On the other hand, if I create such a situation as a plot obstacle, I don't make it insurpassable. That's not the purpose of an obstacle.

I really enjoy the FATE system because of the structure it creates around your abilities relating to this exact issue. I hope this is okay to discuss here, I know this is RQ/HQ/13AG territory, but this is about taboos and "failing forward" issues.

You might have an ability that can be tapped by the player - or the game master. You might have "pure body burning bright like the Sun", as an off-the-cuff example, if you were a Sun Domer - that's a sample aspect based on a geas I read in one of the older books. You'd Invoke that to boost, say, your fighting ability in appropriate circumstances: it wouldn't get you far against another Sun Domer, but you could strike down Chaos, Darkness, Storm...
* * * *
Exercise requirements:
**A.** Decide whether each statement agrees with the FATE passage, answering yes or no and quoting the words of the passage that settle it: (i) The writer makes plot obstacles impossible to get past. (ii) The sample aspect is based on a geas from one of the older books. (iii) Invoking the sample aspect would get you far against another Sun Domer.
**B.** Duplicate the stretch of the FATE passage from "On the other" through "Chaos, Darkness, Storm...".

Recorded data
* * * *
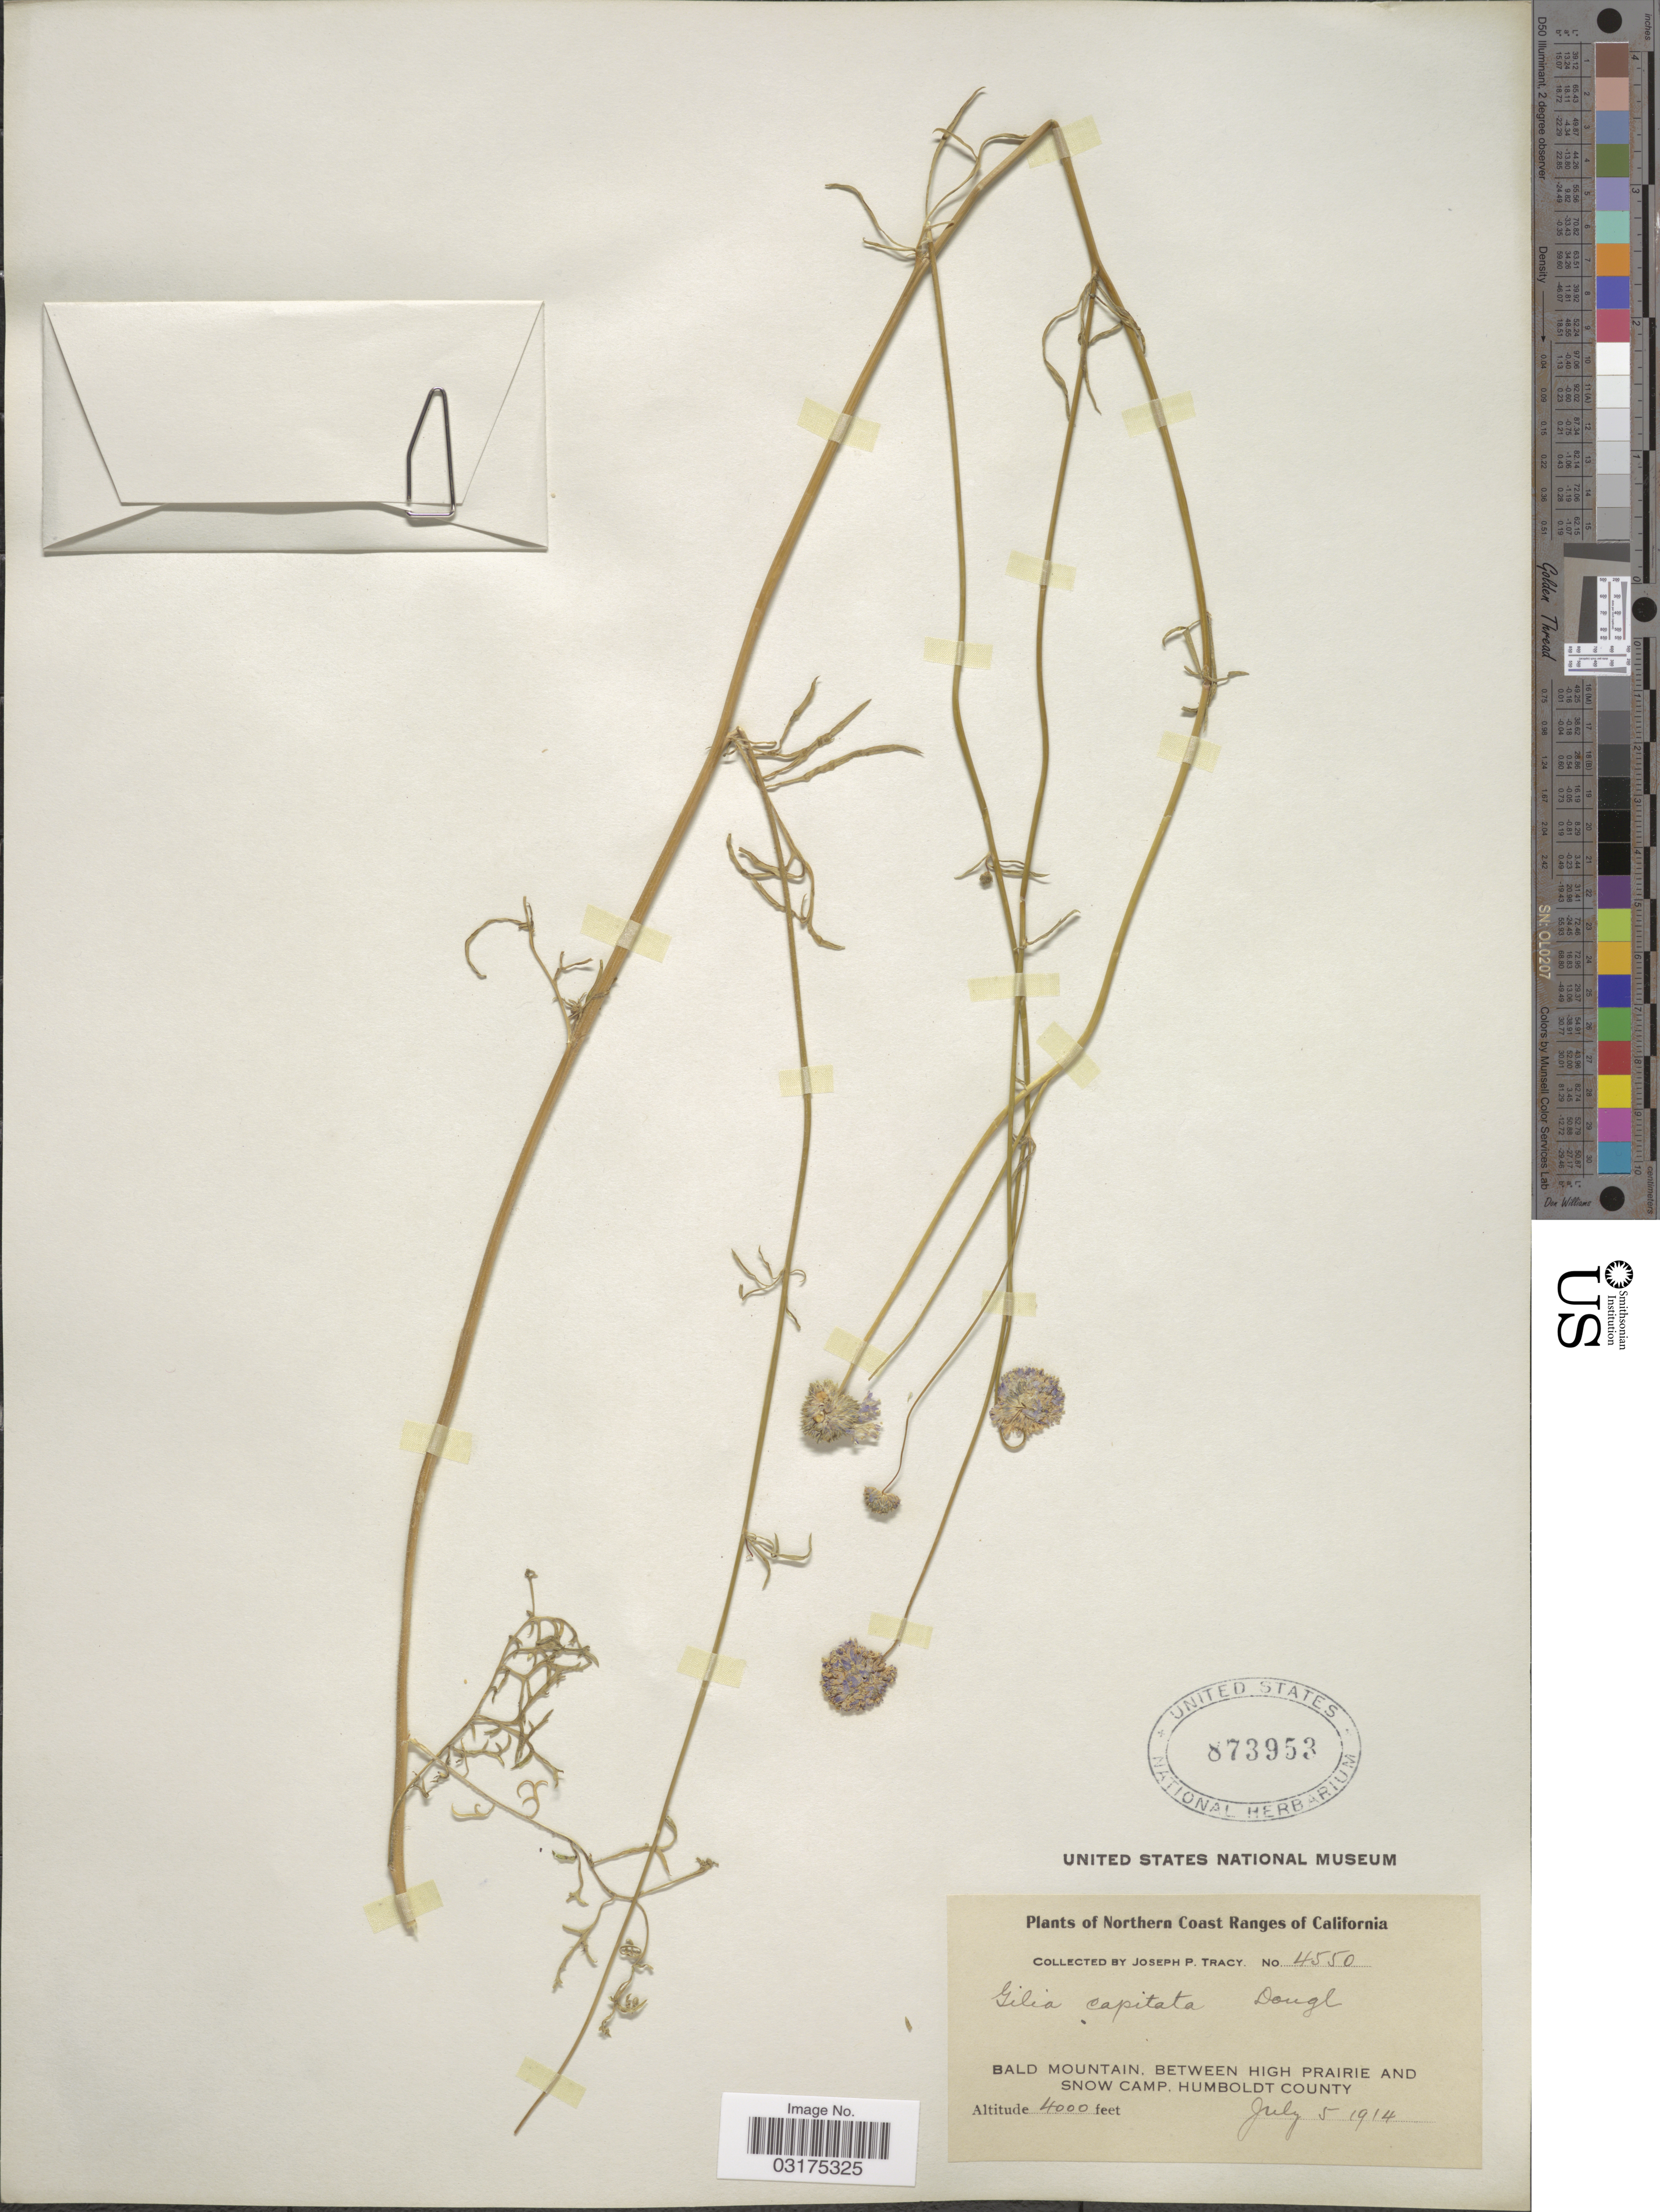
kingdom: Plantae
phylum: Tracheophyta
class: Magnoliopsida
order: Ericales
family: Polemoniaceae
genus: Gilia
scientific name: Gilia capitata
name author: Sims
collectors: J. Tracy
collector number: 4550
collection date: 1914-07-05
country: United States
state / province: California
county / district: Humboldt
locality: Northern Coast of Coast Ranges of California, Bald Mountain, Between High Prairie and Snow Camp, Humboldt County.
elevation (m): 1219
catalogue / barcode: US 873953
* * * *
Task-by-task solutions:
**A.**
(i) No: "I don't make it insurpassable."
(ii) Yes: "that's a sample aspect based on a geas I read in one of the older books"
(iii) No: "it wouldn't get you far against another Sun Domer"

**B.**
On the other hand, if I create such a situation as a plot obstacle, I don't make it insurpassable. That's not the purpose of an obstacle.

I really enjoy the FATE system because of the structure it creates around your abilities relating to this exact issue. I hope this is okay to discuss here, I know this is RQ/HQ/13AG territory, but this is about taboos and "failing forward" issues.

You might have an ability that can be tapped by the player - or the game master. You might have "pure body burning bright like the Sun", as an off-the-cuff example, if you were a Sun Domer - that's a sample aspect based on a geas I read in one of the older books. You'd Invoke that to boost, say, your fighting ability in appropriate circumstances: it wouldn't get you far against another Sun Domer, but you could strike down Chaos, Darkness, Storm...